Periodic Limb Movement
What is Periodic Limb Movement Disorder (PLMD)?
Periodic Limb Movement Disorder (PLMD) is a condition in which a person's legs or arms twitch or move involuntarily and periodically during sleep. PLMD is not the same as normal night muscle spasms, or jerks, that occasionally occur when a person is falling asleep. The limb movements typically occur 20 to 30 seconds apart, 5 or more times an hour, on and off throughout the night during periods of non-REM sleep. The rhythmic episodes usually involve a partial flexing of the big toe, ankle, knee, and occasionally, the hips.
PLMD may occur with other sleep disorders. It’s often linked with restless legs syndrome, but they are not the same thing. Restless legs syndrome is a condition involving strange sensations in the legs (and sometimes arms) while awake and an irresistible and voluntary urge to move the limbs to relieve the sensations. At least 80% of people with restless legs syndrome have PLMD, but the reverse is not true.
What are the symptoms of PLMD?
- The affected individual is usually unaware of the repetitive motion or the accompanying brief awakenings that disrupt sleep.

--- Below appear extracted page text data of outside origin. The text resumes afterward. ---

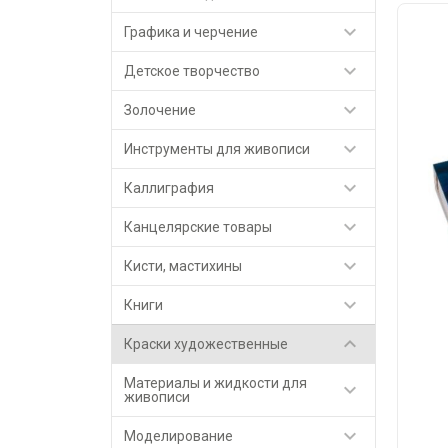

Графика и черчение

Детское творчество

Золочение

Инструменты для живописи

Каллиграфия

Канцелярские товары

Кисти, мастихины

Книги

Краски художественные
Материалы и жидкости для

живописи

Моделирование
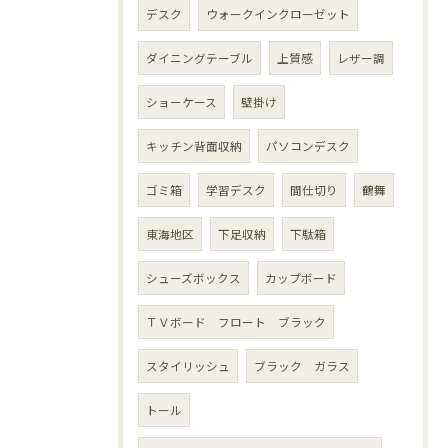
デスク
ウォークインクローゼット
ダイニングテーブル
上質感
レザー調
ショーケース
壁掛け
キッチン背面収納
パソコンデスク
ゴミ箱
学習デスク
間仕切り
鶴舞
東海地区
下足収納
下駄箱
シューズボックス
カップボード
ＴＶボード フロート ブラック
スタイリッシュ
ブラック ガラス
トール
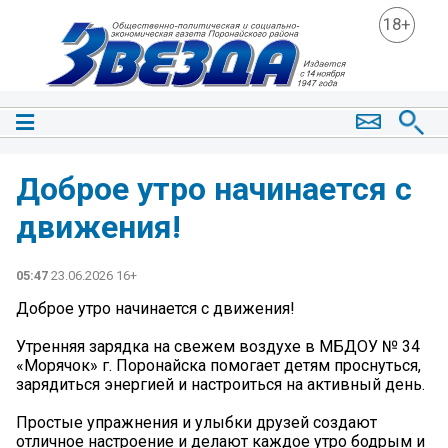
18+
Доброе утро начинается с
движения!
05:47
23.06.2026 16+
Доброе утро начинается с движения!
Утренняя зарядка на свежем воздухе в МБДОУ № 34
«Морячок» г. Поронайска помогает детям проснуться,
зарядиться энергией и настроиться на активный день.
Простые упражнения и улыбки друзей создают
отличное настроение и делают каждое утро бодрым и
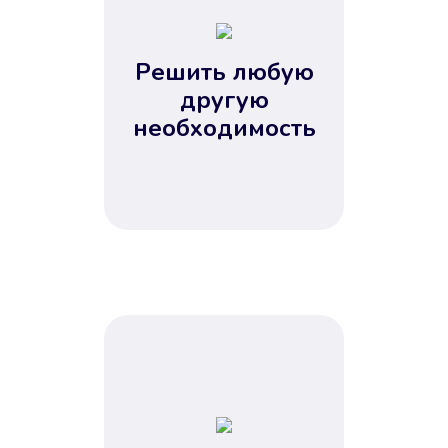
2
3
4
Решить любую
5
другую
необходимость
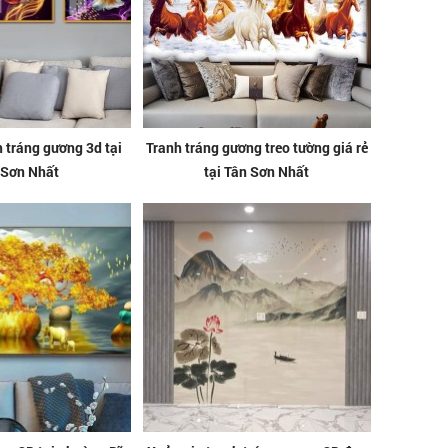
h tráng gương 3d tại
Tranh tráng gương treo tường giá rẻ
 Sơn Nhất
tại Tân Sơn Nhất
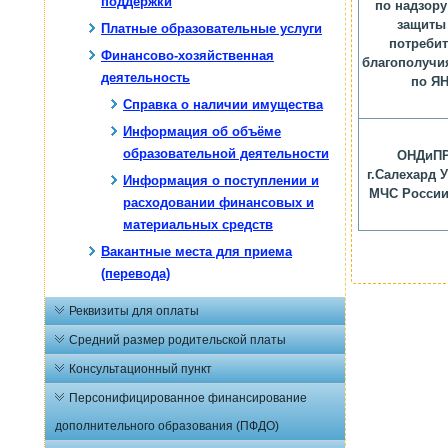
поддержки
по надзору
защиты
Платные образовательные услуги
потребит
Финансово-хозяйственная
благополучи
деятельность
по Я
Справка о наличии имущества
Информация об объёме
образовательной деятельности
ОНДиПР
г.Салехард 
Информация о поступлении и
МЧС России
расходовании финансовых и
материальных средств
Вакантные места для приема
(перевода)
Реквизиты для оплаты
Средний размер родительской платы
Консультационный пункт
Персонифицированное финансирование
дополнительного образования (ПФДО)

- People who have PLMD usually complain of difficulty in falling asleep, staying asleep, or staying awake during the day.
- They may have restless sleep, hot or cold feet, or hair wearing off their legs.
- Bed partners often report being kicked, fighting for bed covers, or being awakened by the movements.
How is PLMD diagnosed?
In making a diagnosis of PLMD, your doctor will ask you about your sleeping habits, how much sleep you get at night, if you wake up at night, and if you have Restless Leg Syndrome or similar symptoms. Your doctor will also want to know if you are having any emotional problems or are taking any medications that may be causing or the symptoms.
Your doctor may also order some tests, including blood tests or and a sleep test called polysomnography (PSG or NPSG).
How is PLMD treated?
If you are diagnosed with PLMD, your doctor may suggest changes to your sleep routines, prescribe dietary supplements or medications, or suggest changes to current medications.